Mas Xu Jian não lhe deu ouvidos, puxou as rédeas e gritou: “Avante!”
Ao vê-lo avançar, todos ficaram surpresos. Xiao Cong, responsável pela supervisão, ficou alarmado, pensando em como explicaria a Xu Ling caso algo acontecesse, e chamou seus guardas pessoais:
“Protejam o jovem Xu!”
“Sim!”
Pei Jiancheng continuava rompendo as fileiras inimigas, e os soldados do Norte Árido começaram a temê-lo. O comandante deles prometeu recompensas: cem bois e ovelhas, um campo de boa terra e o título de príncipe a quem capturasse Pei Jiancheng vivo; e a mesma recompensa para quem trouxesse sua cabeça.
Com tamanha promessa, não faltaram corajosos; a investida voltou-se toda contra Pei Jiancheng, que logo se viu em desvantagem.
Nesse momento, uma figura apareceu ao seu lado, afastando os inimigos. Ao virar-se, viu que era Xu Jian.
“Não disse que bastava assistir à minha luta? Por que veio até aqui? Volte, este não é o seu lugar.”
Xu Jian enfrentava os adversários com destreza: “Na família Xu não há covardes. Ver o herdeiro lutar com tamanha paixão me empolgou; lutar ao seu lado é uma glória para mim.”
Os dois confiaram as costas um ao outro. Então, veio a notícia da derrota dos bárbaros, e o exército do Norte Árido avançou.

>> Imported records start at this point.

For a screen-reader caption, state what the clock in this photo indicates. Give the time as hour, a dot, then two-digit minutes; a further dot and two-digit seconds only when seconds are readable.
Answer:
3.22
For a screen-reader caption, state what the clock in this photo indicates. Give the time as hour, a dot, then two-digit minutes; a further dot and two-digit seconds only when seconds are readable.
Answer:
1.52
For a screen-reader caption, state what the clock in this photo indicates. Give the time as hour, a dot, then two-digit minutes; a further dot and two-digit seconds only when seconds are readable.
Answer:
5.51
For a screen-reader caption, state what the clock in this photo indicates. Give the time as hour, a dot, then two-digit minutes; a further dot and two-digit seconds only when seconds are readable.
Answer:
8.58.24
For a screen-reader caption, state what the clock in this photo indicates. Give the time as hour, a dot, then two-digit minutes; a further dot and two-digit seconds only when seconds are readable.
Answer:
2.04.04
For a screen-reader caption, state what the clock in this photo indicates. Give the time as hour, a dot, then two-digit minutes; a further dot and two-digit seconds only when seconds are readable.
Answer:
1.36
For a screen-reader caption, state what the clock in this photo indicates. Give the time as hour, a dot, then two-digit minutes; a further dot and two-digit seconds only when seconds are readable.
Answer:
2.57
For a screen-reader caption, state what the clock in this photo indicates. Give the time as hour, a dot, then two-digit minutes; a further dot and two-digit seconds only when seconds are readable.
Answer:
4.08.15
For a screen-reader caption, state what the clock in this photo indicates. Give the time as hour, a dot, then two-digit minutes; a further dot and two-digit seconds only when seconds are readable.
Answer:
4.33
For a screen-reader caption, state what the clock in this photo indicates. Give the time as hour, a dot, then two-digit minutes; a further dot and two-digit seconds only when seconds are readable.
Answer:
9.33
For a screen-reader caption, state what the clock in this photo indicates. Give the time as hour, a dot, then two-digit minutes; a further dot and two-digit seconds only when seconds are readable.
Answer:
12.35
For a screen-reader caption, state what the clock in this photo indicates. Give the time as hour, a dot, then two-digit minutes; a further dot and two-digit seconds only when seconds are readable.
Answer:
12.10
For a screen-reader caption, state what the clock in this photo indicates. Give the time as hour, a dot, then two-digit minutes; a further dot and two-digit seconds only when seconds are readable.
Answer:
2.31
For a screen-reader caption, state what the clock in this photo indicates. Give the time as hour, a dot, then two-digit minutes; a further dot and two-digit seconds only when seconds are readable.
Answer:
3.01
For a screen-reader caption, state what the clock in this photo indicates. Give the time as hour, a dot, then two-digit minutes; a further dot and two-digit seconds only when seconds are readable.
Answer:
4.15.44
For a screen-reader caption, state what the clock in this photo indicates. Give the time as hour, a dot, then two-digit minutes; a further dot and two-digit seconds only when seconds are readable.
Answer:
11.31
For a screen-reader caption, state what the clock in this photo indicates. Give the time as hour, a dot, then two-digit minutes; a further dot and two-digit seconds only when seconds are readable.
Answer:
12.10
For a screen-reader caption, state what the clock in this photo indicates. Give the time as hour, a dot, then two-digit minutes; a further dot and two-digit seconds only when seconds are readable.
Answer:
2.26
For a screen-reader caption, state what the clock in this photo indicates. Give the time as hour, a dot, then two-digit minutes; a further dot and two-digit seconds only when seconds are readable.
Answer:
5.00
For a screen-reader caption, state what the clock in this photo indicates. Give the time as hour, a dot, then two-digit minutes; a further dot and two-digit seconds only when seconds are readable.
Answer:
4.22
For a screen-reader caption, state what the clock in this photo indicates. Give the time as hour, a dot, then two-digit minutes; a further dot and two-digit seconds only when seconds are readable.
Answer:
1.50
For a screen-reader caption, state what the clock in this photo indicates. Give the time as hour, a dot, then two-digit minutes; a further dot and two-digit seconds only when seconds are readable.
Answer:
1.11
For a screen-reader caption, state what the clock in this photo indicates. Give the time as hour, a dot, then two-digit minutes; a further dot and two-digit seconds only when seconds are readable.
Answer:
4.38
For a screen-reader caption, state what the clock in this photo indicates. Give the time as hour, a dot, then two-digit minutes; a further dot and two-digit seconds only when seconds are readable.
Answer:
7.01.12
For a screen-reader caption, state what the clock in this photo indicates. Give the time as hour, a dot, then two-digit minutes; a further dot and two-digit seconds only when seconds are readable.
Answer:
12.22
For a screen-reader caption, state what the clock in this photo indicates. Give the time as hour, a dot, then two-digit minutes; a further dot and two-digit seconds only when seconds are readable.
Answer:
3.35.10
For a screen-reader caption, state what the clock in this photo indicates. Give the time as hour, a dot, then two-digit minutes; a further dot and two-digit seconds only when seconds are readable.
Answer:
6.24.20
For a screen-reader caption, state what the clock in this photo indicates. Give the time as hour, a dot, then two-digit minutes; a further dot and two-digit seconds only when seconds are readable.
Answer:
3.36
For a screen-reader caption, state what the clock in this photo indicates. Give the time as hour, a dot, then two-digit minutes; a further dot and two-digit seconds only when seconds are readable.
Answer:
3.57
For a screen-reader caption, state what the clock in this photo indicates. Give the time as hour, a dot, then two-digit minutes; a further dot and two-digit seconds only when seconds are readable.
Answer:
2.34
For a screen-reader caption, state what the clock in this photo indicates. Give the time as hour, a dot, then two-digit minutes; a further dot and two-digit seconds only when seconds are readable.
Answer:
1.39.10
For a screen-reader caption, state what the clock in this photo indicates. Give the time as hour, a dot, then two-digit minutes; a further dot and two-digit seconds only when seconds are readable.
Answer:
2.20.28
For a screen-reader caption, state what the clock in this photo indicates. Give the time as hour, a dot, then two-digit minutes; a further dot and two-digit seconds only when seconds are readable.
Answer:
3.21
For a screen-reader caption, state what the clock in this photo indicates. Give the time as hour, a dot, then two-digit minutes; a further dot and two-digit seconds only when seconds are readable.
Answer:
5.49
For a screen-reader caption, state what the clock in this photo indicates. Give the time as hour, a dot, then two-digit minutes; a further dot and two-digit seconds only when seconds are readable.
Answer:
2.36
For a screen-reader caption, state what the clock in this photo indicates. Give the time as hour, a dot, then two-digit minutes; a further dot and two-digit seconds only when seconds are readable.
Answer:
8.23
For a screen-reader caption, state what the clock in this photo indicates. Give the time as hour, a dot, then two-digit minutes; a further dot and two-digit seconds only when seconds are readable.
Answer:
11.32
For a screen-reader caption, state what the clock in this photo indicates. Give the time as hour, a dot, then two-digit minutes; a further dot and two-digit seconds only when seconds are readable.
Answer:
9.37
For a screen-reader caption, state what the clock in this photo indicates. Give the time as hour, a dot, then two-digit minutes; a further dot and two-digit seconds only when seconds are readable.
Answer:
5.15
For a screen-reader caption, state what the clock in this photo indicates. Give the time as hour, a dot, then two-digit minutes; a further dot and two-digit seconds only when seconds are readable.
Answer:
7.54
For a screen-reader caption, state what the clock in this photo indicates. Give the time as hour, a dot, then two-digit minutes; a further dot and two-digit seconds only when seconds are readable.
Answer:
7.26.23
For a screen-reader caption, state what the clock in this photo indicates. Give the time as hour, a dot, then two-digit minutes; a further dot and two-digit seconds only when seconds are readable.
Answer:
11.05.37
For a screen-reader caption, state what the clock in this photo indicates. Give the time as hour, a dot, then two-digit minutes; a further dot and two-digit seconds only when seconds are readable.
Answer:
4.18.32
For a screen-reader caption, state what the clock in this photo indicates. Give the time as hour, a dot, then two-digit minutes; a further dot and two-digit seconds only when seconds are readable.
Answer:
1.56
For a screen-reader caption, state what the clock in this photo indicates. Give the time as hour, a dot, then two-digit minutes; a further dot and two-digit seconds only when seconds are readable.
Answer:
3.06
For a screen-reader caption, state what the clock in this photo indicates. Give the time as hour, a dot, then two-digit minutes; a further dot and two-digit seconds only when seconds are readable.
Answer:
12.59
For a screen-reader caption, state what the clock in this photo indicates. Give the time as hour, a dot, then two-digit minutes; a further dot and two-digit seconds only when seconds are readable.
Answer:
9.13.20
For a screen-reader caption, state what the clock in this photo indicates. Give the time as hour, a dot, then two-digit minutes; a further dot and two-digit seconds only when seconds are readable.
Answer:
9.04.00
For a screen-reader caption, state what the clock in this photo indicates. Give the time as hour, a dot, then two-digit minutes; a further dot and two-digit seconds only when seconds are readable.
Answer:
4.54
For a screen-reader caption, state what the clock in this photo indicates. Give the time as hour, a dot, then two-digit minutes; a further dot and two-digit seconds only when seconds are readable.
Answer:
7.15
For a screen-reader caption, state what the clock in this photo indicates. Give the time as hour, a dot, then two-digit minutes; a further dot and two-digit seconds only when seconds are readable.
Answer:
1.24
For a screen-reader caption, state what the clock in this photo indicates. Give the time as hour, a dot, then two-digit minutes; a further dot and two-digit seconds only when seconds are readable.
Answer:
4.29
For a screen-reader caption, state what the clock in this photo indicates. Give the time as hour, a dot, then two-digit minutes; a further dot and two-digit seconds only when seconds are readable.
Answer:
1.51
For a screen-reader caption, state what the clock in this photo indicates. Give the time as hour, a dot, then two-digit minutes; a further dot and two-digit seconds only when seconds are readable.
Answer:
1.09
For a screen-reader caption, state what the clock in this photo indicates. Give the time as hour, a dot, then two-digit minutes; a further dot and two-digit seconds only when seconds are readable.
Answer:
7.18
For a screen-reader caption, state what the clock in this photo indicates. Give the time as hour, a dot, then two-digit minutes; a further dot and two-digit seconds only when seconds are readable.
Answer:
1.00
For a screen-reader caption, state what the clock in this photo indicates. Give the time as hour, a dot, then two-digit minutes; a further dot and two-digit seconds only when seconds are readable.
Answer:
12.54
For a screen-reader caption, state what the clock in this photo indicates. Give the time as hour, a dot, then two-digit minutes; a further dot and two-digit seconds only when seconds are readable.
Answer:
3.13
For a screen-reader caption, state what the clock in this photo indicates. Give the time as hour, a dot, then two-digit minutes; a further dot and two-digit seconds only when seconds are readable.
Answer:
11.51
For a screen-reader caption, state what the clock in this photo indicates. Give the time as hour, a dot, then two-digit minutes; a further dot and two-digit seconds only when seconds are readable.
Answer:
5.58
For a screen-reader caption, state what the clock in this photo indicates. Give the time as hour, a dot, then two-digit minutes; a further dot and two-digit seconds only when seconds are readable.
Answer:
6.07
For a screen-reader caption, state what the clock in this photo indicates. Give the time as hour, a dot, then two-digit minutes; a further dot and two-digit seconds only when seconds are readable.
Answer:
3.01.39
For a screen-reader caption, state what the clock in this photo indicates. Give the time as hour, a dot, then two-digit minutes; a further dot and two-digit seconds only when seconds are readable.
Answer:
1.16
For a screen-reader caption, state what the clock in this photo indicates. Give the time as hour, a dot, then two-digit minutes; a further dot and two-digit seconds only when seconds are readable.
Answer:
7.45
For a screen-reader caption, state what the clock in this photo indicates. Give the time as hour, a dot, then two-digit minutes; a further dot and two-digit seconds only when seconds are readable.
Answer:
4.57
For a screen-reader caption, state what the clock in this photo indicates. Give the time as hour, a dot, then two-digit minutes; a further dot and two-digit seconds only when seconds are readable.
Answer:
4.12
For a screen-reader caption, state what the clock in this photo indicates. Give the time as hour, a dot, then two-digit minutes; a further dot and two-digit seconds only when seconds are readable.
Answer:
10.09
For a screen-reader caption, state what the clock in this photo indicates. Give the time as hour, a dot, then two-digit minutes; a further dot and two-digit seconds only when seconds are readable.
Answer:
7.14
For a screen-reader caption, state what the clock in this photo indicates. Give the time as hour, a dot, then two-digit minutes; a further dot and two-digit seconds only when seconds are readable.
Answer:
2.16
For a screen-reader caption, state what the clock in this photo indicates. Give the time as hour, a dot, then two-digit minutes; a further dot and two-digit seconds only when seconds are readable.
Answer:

Xiao Cong não permitiria que escapassem impunes; mobilizou os arqueiros, formando um cerco ainda maior que o anterior, lançando uma chuva negra de flechas sobre o inimigo.
“Herdeiro! Herdeiro! Herdeiro!”
Todos erguiam as armas, clamando pelo seu líder. Pei Jiancheng sorria ao ouvir os gritos, virou-se e estendeu a mão; Xu Jian fez o mesmo, e suas palmas se encontraram num aperto firme.